Après le lundi végétarien, ne pas manger pour sauver la planète ? L’idée se veut consensuelle : à partir de juillet, et jusqu’en décembre 2015, date de la conférence de l’ONU sur le climat organisée à Paris, chacun est appelé à jeûner le premier jour de chaque mois, « en solidarité avec les populations déjà touchées par les effets du changement climatique à travers le monde ». Mercredi 4 juin, plusieurs organisations religieuses ont annoncé vouloir rejoindre le mouvement international prônant une journée mensuelle de jeûne, pour peser en faveur de mesures fortes contre le changement climatique*. La science et la religion veulent tendre vers une même revendication, moins consommer pour lutter contre le réchauffement climatique. L’élevage contribue fortement aux émissions de gaz à effet de serre, moins manger de viande est une solution, se priver de repas c’est encore mieux. Nicolas Hulot, officiel messager de l’Elysée pour la protection de la planète : « On retrouve dans les préceptes des grandes religions une responsabilité à œuvrer pour la protection de la planète. Il faut que croyants et non-croyants, défenseurs de la nature, entendent cet appel. Une fois par mois, les jeûneurs seront les ambassadeurs d’une plus grande sobriété dans nos sociétés de consommation. »

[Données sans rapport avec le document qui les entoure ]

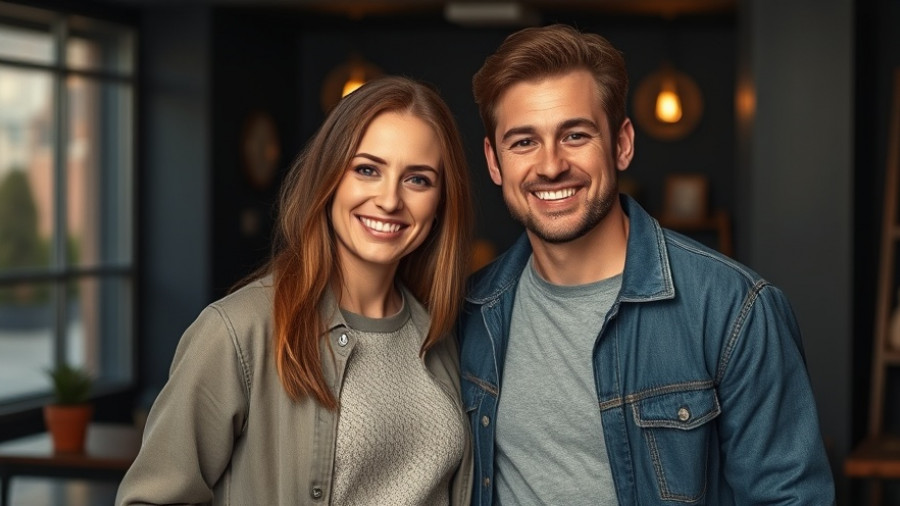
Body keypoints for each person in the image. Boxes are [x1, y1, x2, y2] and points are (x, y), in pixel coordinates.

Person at [458, 24, 835, 505]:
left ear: (621, 144)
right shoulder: (469, 312)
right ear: (494, 162)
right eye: (523, 142)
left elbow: (790, 498)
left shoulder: (734, 309)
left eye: (575, 135)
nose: (550, 165)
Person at [117, 76, 473, 505]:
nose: (389, 200)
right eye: (366, 169)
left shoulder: (439, 336)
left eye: (417, 179)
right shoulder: (238, 332)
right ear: (330, 178)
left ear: (439, 205)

Certains d’entre nous montrent déjà l’exemple de la sobriété énergétique et de la simplicité volontaire. L’écologiste René Dumont a été un précurseur en la matière. Enfant, il appréciait les ouvriers agricoles polonais qui « marchaient pieds nus sur les chemins de terre et ne mettaient leurs chaussures qu’une fois arrivés en ville pour les économiser ». Plus tard, se souvient sa fille « A table, mon père exigeait qu’on prenne peu, qu’on se resserve si nécessaire, mais qu’on ne laisse jamais rien ». Adepte un temps de l’école distributive de Jacques Duboin, il pense que la consommation de quantités importantes de viande ne présente pas un caractère de nécessité absolue. Beaucoup plus tard, dans un restaurant très parisien, on en est au troisième plat. Dumont se lève et, d’une voix qu’il sait si bien rendre cinglante, qualifie l’agneau doré à point d’agression « contre ce pour quoi je lutte ». Calcul rapide des calories déjà ingurgitées, comparaison avec les rations habituelles des pauvres du Sud : « Bon appétit, mesdames, messieurs. » Et Dumont quitte la salle. Ne conseillait-il pas de se lever de table en ayant encore un peu faim ?
La philosophie de René Dumont tenait en une simple phrase : « L’espèce humaine doit savoir se limiter. » A chacun de nous de pratiquer le jeûne du premier jour de chaque mois, le lundi végétarien, la semaine sans télévision, le mois sans achat, etc.